# Impact bags



## USER1999 (Feb 3, 2012)

Any one got one, how hard can you hit it, did it do what you wanted it to do?

I need to hit with a firmer left wrist. I figure an impact bag is the way to go.

Which one did you get? 

Advice needed.


----------



## Oddsocks (Feb 3, 2012)

I gone one from eBay, does what it says on the tin!


----------



## USER1999 (Feb 3, 2012)

But what is written on said tin?


----------



## Oddsocks (Feb 3, 2012)

Apparently my fault at the time was too handsy through the impact, I was advised by my pro to get one and spend 10 mins a day striking it ensuring my hands stayed ahead of the club head at impact, about a month later the fault was gone !


----------



## Region3 (Feb 3, 2012)

Don't you have to fill them up with stuff yourself though? Surely how hard you could hit it would depend on how well it was stuffed.


----------



## Scouser (Feb 3, 2012)

Region3 said:



			Don't you have to fill them up with stuff yourself though? Surely how hard you could hit it would depend on how well it was stuffed.
		
Click to expand...

Concrete.....................................


----------



## Oddsocks (Feb 3, 2012)

Yup, I just put old jumpers etc in it. The point wasn't how hard you can hit it, just to check position at point of impact


----------



## big_russ (Feb 3, 2012)

I have a Skilz one that is filled with old kids clothes. Used it quite a lot a while ago to get my hands forward at impact but don't use it very often now. 
You can generally hit a normal shot against it as it is pretty tough and hasn't been damaged yet.


----------



## USER1999 (Feb 3, 2012)

I have a titleist bag for my practice balls, I'm wondering if I just stuff it full of towels, will it do the same thing? It is vinyl, and looks solid enough to take a bit of a whack.


----------



## Imurg (Feb 3, 2012)

All sounds like a great way to break both wrists....


----------



## DappaDonDave (Feb 3, 2012)

http://www.youtube.com/watch?v=xbsSeVr5NSI&feature=youtube_gdata_player


Why not give that a try....


----------



## JustOne (Feb 3, 2012)

I'd go for a tour striker over an impact bag. You can't hit the tour striker if your hands aren't ahead.
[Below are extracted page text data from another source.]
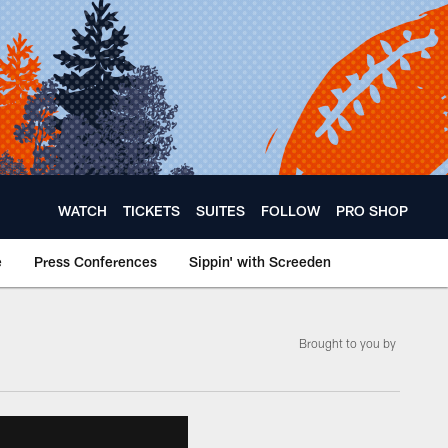
WATCH
TICKETS
SUITES
FOLLOW
PRO SHOP
e
Press Conferences
Sippin' with Screeden
Brought to you by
Don't think the 'shake weight' is for you.... it's liable to snap you!


----------



## USER1999 (Feb 3, 2012)

DappaDonDave said:



http://www.youtube.com/watch?v=xbsSeVr5NSI&feature=youtube_gdata_player


Why not give that a try....
		
Click to expand...

Seems a bit gay.


----------



## USER1999 (Feb 3, 2012)

JustOne said:



			I'd go for a tour striker over an impact bag. You can't hit the tour striker if your hands aren't ahead.


Don't think the 'shake weight' is for you.... it's liable to snap you! 

Click to expand...

Never tried one, and they are expensive. Would like to try before buying, as if I have no idea how to hit it, then that's another 90 wasted. Looks good, but may be more snake oil?


----------



## JustOne (Feb 3, 2012)

murphthemog said:



			Never tried one, and they are expensive. Would like to try before buying, as if I have no idea how to hit it, then that's another 90 wasted. Looks good, but may be more snake oil?
		
Click to expand...

Most recommended swing aid I've ever seen. I'd get one if I needed one. I've been close to buying one just to see what is actually happening in my own swing.

If you can't hit it the point isn't to put it back in the cupboard.. it's to carry on until you CAN hit it!

IMO there are only 2 golf training aids worth buying... putting tutor for your putting (obviously) and tour striker for your irons.


----------



## richart (Feb 3, 2012)

Henry Cotton used to have a drill where he hit a tyre. Couldn't you give one of your car tyres a whack Murph ?


----------



## DaveM (Feb 3, 2012)

Many moons ago. Was told by a pro to use an old car tire to hit against, to strengthen the wrists.


----------



## SocketRocket (Feb 3, 2012)

An old car tyre can be used for impact training.  You can hit it as hard as your wrists can take but it is a good way to train yourself to stop flipping the wrists, which is not good.


----------



## USER1999 (Feb 4, 2012)

My club pro was going on about hitting a tyre last night. He was also saying you can practice from deep rough, to achieve the same. Pity some pillock cut all the rough down then really.


----------



## JustOne (Feb 4, 2012)

I'd never hit a tyre, you're more likely to damage your wrist than improve it in any way. An impact bag is to practice the correct impact position (hands forward) whereby the SHAFT can hit the bag without snapping. Bashing your wrists against something isn't a strengthening exercise.... get some 1kg free weights and do some wrist curls if that's what you're after.


----------



## G1BB0 (Feb 4, 2012)

wrist strengthening exercises eh.... hmmmm

just ordered an impact bag off ebay for a tenner delivered. My pro recommended one at my 1st lesson but never bothered, better late than never


----------



## USER1999 (Feb 4, 2012)

I'm going to try whacking my shag bag filled with towels tomorrow. 

Only in golf does that make any sense.


----------



## Andy (Feb 4, 2012)

murphthemog said:



			I'm going to try whacking my shag bag filled with towels tomorrow. 

Only in golf does that make any sense.
		
Click to expand...

Least you can say you got a shag.


----------



## SocketRocket (Feb 4, 2012)

Car Tyres are OK.   You will soon learn not to hit it too hard, all you want to do is sort out keeping the clubhead behind your hands.


----------



## USER1999 (Feb 4, 2012)

Trick is, chatting to mrs. Mogs, slo mo stuff logs into one part of the brain, high speed stuff into another. They don't talk together, so there is no point rehearsing in slo mo, if you then expect to repeat in fast time. Bum.


----------